Parallel dazu wurde meine Furcht geringer, Cafes oder Restaurants zu besuchen, in denen Gerd und ich gemeinsam waren. Auch hier war es so, dass mich Menschen, die mich von früher kannten – meistens ehemalige Gäste- aufgefangen haben bzw. Gastwirte wie z.B. Franco vom gleichnamigen Cafe mich freundlich in Empfang nahmen. Wichtig war für mich, dass ich meine Trauer zeigen durfte. Man hörte mir zu, nahm mich in den Arm, Tränen durften fließen.

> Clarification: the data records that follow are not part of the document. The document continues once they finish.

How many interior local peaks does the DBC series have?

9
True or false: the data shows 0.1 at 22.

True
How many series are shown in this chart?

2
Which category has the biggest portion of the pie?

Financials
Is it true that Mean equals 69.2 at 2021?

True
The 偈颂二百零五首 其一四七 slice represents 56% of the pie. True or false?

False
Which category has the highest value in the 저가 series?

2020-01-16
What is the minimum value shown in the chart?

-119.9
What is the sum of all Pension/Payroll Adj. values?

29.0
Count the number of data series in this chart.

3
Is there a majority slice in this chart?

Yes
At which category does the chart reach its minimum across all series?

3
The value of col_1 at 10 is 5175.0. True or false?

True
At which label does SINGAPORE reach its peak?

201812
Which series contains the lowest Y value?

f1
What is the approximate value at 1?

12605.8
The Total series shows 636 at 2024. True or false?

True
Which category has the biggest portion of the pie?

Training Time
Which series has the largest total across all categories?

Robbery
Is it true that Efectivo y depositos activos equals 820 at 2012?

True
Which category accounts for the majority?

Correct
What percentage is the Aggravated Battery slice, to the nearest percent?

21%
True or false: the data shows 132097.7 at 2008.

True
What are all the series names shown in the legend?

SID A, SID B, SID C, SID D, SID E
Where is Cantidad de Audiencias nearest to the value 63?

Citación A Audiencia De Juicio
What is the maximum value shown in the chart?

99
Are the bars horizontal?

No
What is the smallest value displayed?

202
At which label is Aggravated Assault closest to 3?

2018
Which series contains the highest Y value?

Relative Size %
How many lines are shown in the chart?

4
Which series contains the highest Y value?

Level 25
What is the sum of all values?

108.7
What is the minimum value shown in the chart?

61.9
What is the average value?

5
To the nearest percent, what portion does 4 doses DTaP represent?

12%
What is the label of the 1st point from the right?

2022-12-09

Der größte und schmerzhafteste Schritt aber war der Umzug in eine kleinere Wohnung. Ich wusste, dass ich aus finanziellen Gründen nicht in unserer Wohnung bleiben konnte, sträubte mich aber innerlich dagegen sie zu verlassen. So war es Zufall, dass mir ganz in der Nähe eine Wohnung angeboten wurde. Diese wurde renoviert und war im Frühjahr 2018 bezugsfertig. Sie hatte alles, was ich brauchte, und ich konnte in meinem Stadtviertel St. Sebald bleiben. Aber ich musste mich erheblich verkleinern und es stellte sich vor allem die Frage, wohin mit Gerds Sachen. Er war noch kein Jahr tot und ich war kaum bereit mich von seinen Dingen zu trennen. Kleidung brachte ich zu Oxfam, d.h. Freunde brachten die Kisten dort hin, ich hätte es nicht ertragen können. Aber die Entscheidung mich von seinen CDs und den Schallplatten zu trennen brachte mich beinahe um den Verstand. Auf der einen Seite war klar, ich würde sie nicht unterbringen können, auf der anderen Seite verkörperten sie Gerds gesamtes Leben. Ich würde ihn ein zweites Mal aus meinem Herzen reißen müssen… Nach dem Abwägen vieler Möglichkeiten entschied ich mich, sie einem professionellen Händler zu verkaufen, den ich durch Empfehlung gefunden hatte. Die Entscheidung, welche CDs und Platten ich behalten wollte, musste nun in kurzer Zeit fallen. Ich habe es intuitiv getan und sicherlich einige Schätze weggegeben. Viel leichter fiel es mir, meine eigene CD-Sammlung und meine große Büchersammlung zu dezimieren. Der Umzug war eine emotionale Achterbahn und ein Kraftakt. Das Eingewöhnen in die neue Wohnung hat lang gedauert, ich bin aber in einem netten nachbarschaftlichen Haus angekommen und freue mich heute, diese Entscheidung damals, wenn auch mit Schmerzen, getroffen zu haben. Inzwischen sitze ich wieder entspannt in Cafes und tue das, was wir zu zweit so gern und ausgiebig gemacht haben: „Einfach dahock‘n und dumm schau‘n“.

Gerd wird nie fort sein, aber nun beginne ich mein neues Leben.